I think we start disagreeing when you talk about "industrial agriculture" and a "true local agriculture, meaning non-industrialized." Does that mean you wouldn't use farm equipment? You also imply farming without the need of investors... does that mean you wouldn't need any loans? I have no problems with agriculture being "a business".
Finally, I am not sure where you stand on trade. I am a big believer in trade and I think that it benefits the world immensely.
So my comments have mostly been against the anti-trade sentiment I percieved in the article and in comments. The Iowa State study mentioned in Sarah's article is a great example of blatant trade protectionism. Iowa wants to be able to sell its corn to other states and it wants Iowans to buy local... thereby "adding $300 million to the local economy".
Here's a direct quote from the news release for the study...
Swenson said the model is based on a common economic concept of import substitution.
"By substituting in-state production for out-of-state purchases, money that otherwise would have left the state remains in the state," he said. "Keeping money in the state is desirable because money that leaves the state rarely returns. Money that remains in the state has a multiplier effect on the whole economy."
Swenson and Pirog said the scenarios generated in the report are hypothetical, and would require huge shifts in the infrastructure of Iowas fruit and vegetable industry, as well as gains in the Iowa market share taken from states such as California.
Having policies like this makes us all poorer and less healthy.
And one last from me...
I agree that subsidies distort markets, and that growing anything with massive inputs of water and chemicals doesn't make sense.
That's actually half of what I mean by industrialized agriculture. I don't mean non-mechanized, nor do I mean 'without technology.' (In fact, the opposite. I think we are due for a step forward in agricultural technologies.)
I mean high-input monocultural commodity production.
The other half is scale. I don't think that a 4,000-acre organic cotton field is a good model of sustainable agriculture. So make that *massive* high-input monocultural commodity agriculture. That's so unwieldy; I just use 'industrialized agriculture' instead, but obviously that's clumsy, and leads to confusion.
I too am strongly pro-trade. But I do not think that our current system of trade, where we are enriched and others are entrapped, is a good one.
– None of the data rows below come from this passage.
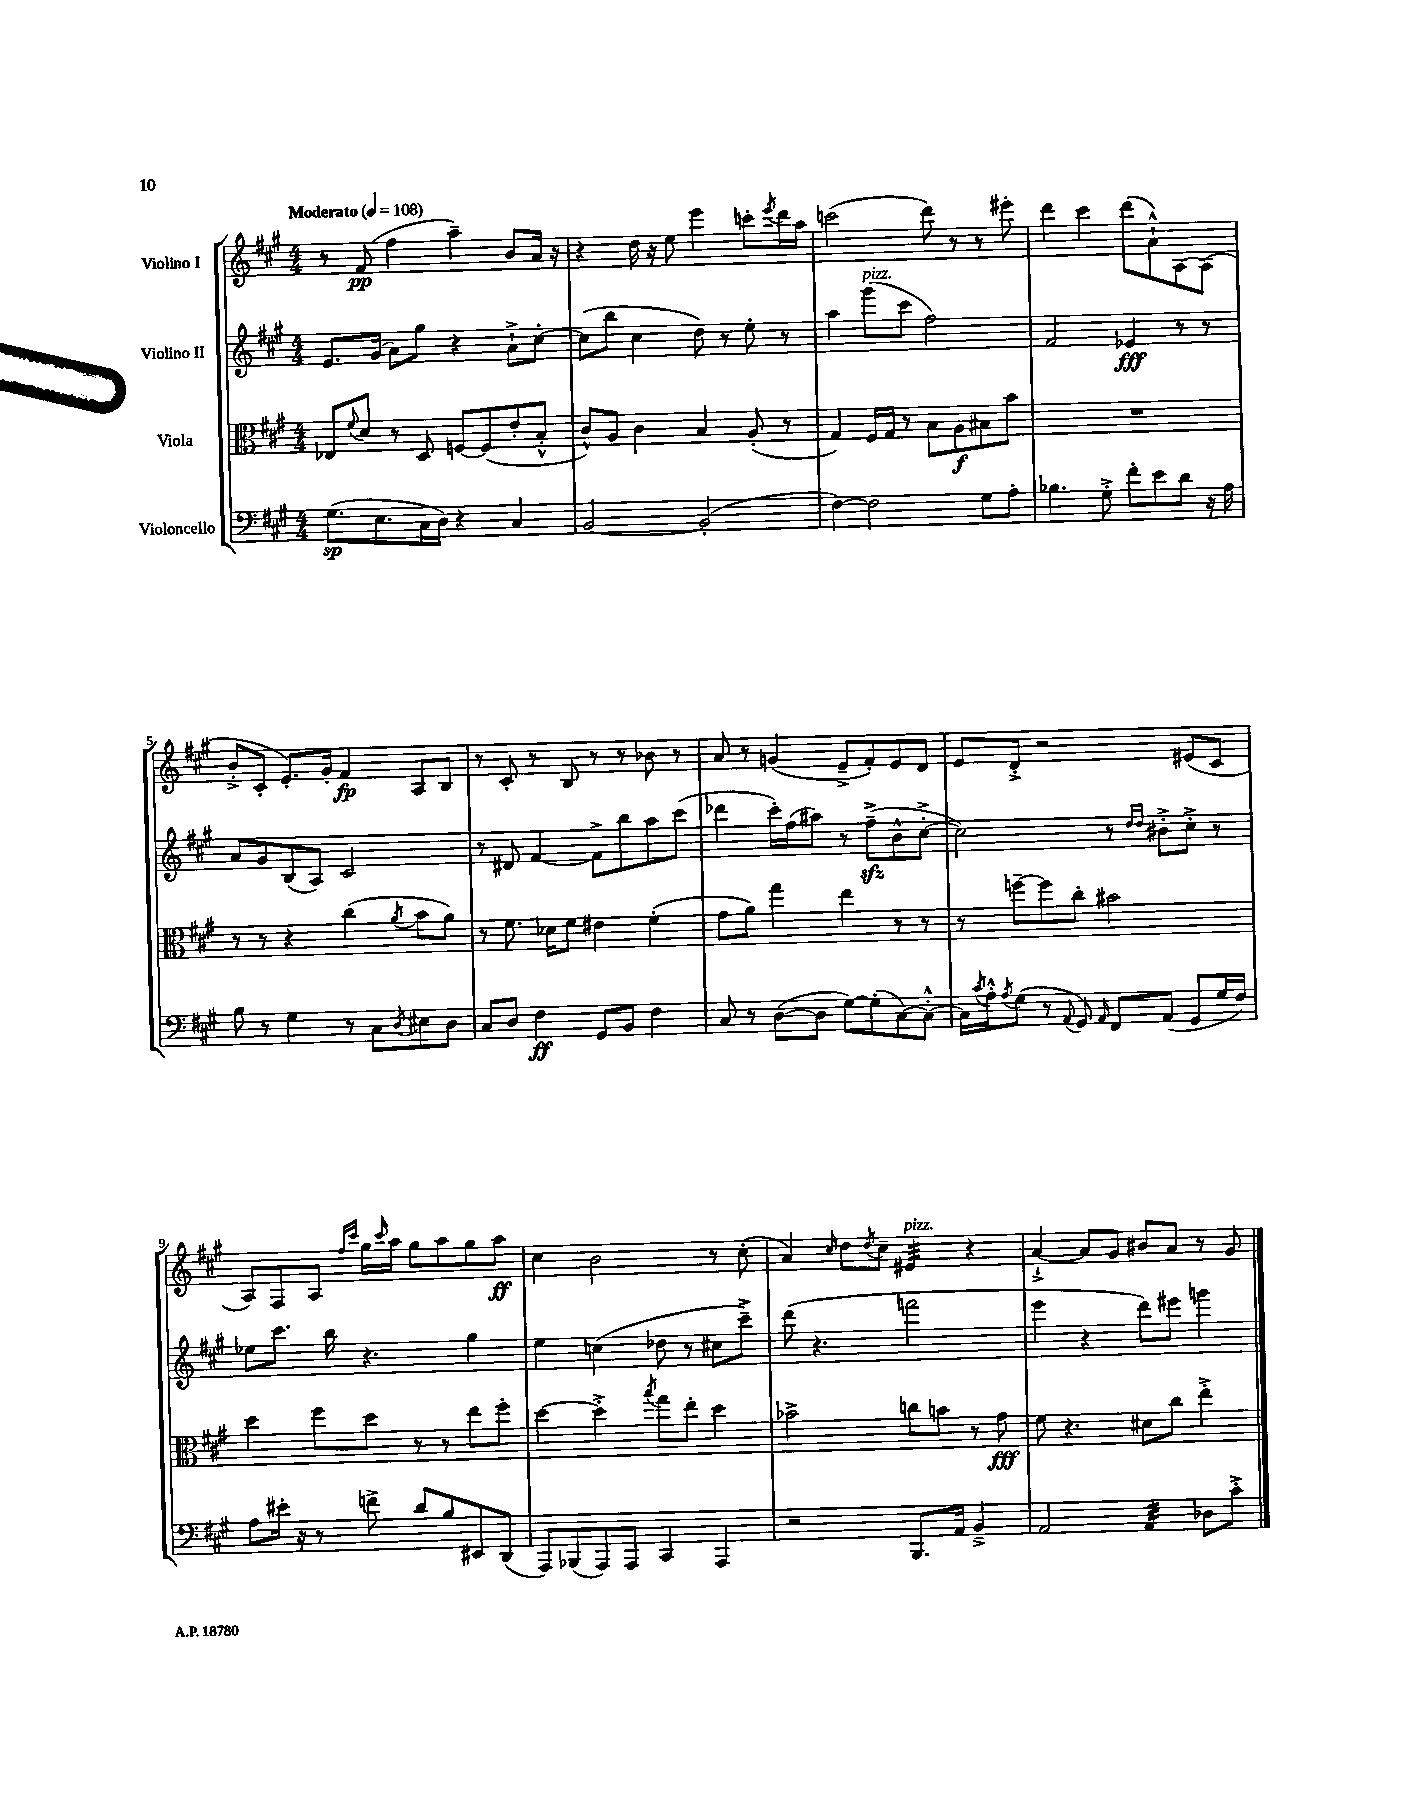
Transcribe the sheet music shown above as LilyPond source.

<<
\new StaffGroup <<
\new Staff = "s0" \with { instrumentName = "Violino I" } {
    \clef treble \key a \major \numericTimeSignature \time 4/4 \tempo "Moderato" 4 = 108
    r8 fis'8\pp( fis''4 a''4--) b'8 a'16 r16 |
    r4 d''16 r16 e''8 e'''4 c'''8-. \acciaccatura { e'''8 } d'''16 a''16 |
    c'''2( d'''8) r8 r8 eis'''8-. |
    d'''4 cis'''4 d'''8( a'8-!-^) a8~ a8( |
    b'8-.-> cis'8-. e'8.-.) gis'16-. fis'4\fp a8 b8 |
    r8 cis'8-. r8 b8 r8 r8 bes'8 r8 |
    a'8 r8 g'4( e'8---> fis'8-.) e'8 d'8 |
    e'8 d'8-.-> r2 eis'8( cis'8 |
    a8) fis8 a8 \grace { fis''16 cis'''16 } gis''16 \grace { cis'''16 } a''16 gis''8 a''8 gis''8 a''8\ff |
    cis''4 b'2 r8 cis''8-.( |
    a'4) \grace { cis''16 } d''8 \acciaccatura { d''8 } cis''8-- eis'4:32^\markup { \italic "pizz." } r4 |
    a'4~-!-> a'8 gis'8 bis'8 a'8 r8 gis'8 \bar "|." |
}
\new Staff = "s1" \with { instrumentName = "Violino II" } {
    \clef treble \key a \major \numericTimeSignature \time 4/4
    e'8. gis'16( a'8) gis''8 r4 a'8-!-> cis''8~-. |
    cis''8( b''8 cis''4 d''8) r8 e''8-. r8 |
    a''4 gis'''8^\markup { \italic "pizz." }( cis'''8 fis''2) |
    fis'2 ees'4\fff r8 r8 |
    a'8 gis'8 b8( a8) cis'2 |
    r8 dis'8 fis'4~ fis'8-> b''8 a''8 cis'''8( |
    des'''4 cis'''16-.) fis''16( ais''8) r8 fis''8--->\sfz( b'8-^ cis''8~-.-> |
    cis''2) r8 \grace { d''16 d''16 } bis'8-.-> cis''8-.-> r8 |
    ees''8 cis'''8. b''16 r4. gis''4 |
    e''4 c''4( des''8 r8 cis''8 cis'''8--->) |
    d'''8( r4. f'''2 |
    e'''4 r4 d'''8) eis'''8 g'''4 \bar "|." |
}
\new Staff = "s2" \with { instrumentName = "Viola" } {
    \clef alto \key a \major \numericTimeSignature \time 4/4
    ees8 \appoggiatura { fis'8 } d'8 r8 d8 f8~ f8( e'8-. b8-.-^ |
    cis'8-^) a8 cis'4 b4 a8-.( r8 |
    gis4) fis16 gis16 r8 b8 a8\f bis8 b'8 |
    R1 |
    r8 r8 r4 cis''4( \acciaccatura { a'8 } b'8 a'8) |
    r8 fis'8. des'16 fis'8 eis'4 fis'4-.( |
    gis'8 a'8) gis''4 e''4 r8 r8 |
    r8 f''8~-- f''8 cis''8-. bis'2 |
    d''4 fis''8 d''8 r8 r8 e''8 fis''8-. |
    d''4~ d''4-.-> \acciaccatura { b''8 } gis''8 e''8-. d''4 |
    bes'2-> c''8 b'8 r8 gis'8\fff |
    fis'8 r4. dis'8 cis''8 e''4-.-> \bar "|." |
}
\new Staff = "s3" \with { instrumentName = "Violoncello" } {
    \clef bass \key a \major \numericTimeSignature \time 4/4
    gis8.\sp( e8. cis16 d16) r4 cis4 |
    b,2~ b,2-.( |
    fis4~) fis2 gis8 a8-. |
    bes4. gis8-.-> fis'8-. e'8 d'8 r16 a16 |
    b8 r8 gis4 r8 cis8 \acciaccatura { d8 } eis8 d8 |
    cis8 d8 fis4\ff gis,8 b,8 fis4 |
    cis8 r8 d8~( d8 gis8~) gis8-.( cis8~) cis8~-.-^ |
    cis16 \acciaccatura { cis'8 } a16-.-^ \acciaccatura { a8 } gis8( r8 \appoggiatura { a,8 } gis,8) \grace { a,16 } fis,8 a,8( gis,8 gis16 fis16) |
    a8 eis'16-. r16 r8 f'8-> d'8 b8 eis,8 d,8( |
    a,,8) bes,,8( a,,8) a,,8 cis,4 a,,4 |
    r2 b,,8. a,16 b,4---> |
    a,2 a,4:32 des8 cis'8-.-> \bar "|." |
}
>>
>>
I am definitely an advocate of strong, diverse local economies, where money is recirculated longer. I think import replacement is good economic policy - Detroit should have done it.
As for our disagreement: I do have a problem with agriculture as a business. It would be nice, frankly, to do away with the loans; most farmers operate under crushing debt loads - helping to encourage them to sell out when developers come calling (but that's going far afield).
My problem is that I see no reason why food should be asked to compete with other consumer products on the open market. Food is fundementally different from other goods because we need food to be alive. This causes a dynamic where food is kept artificially cheap - which is good, because everyone needs to eat - but is still supposed to somehow support itself. Which brings us back to subsidy... I just think the whole system is flawed.
One part of the solution is for food to always be as local as possible (here we agree). A local system does not imply total insularity - protectionism - it implies that production and consumption are more proximate. The benefit of that is it bypasses the corporations and brings producer and consumer into a direct relationship, which benefits them both (sorry - you know all that). It also makes small-scale organic operations feasible. Yes, it requires rethinking our agricultural economics, and that will not happen easily; it also requires innovation, which as you know is the true lifeblood of the economy. Not all of those innovations need to be technological; what were the indigenous peoples of Southern California eating when the Spanish arrived? Corn.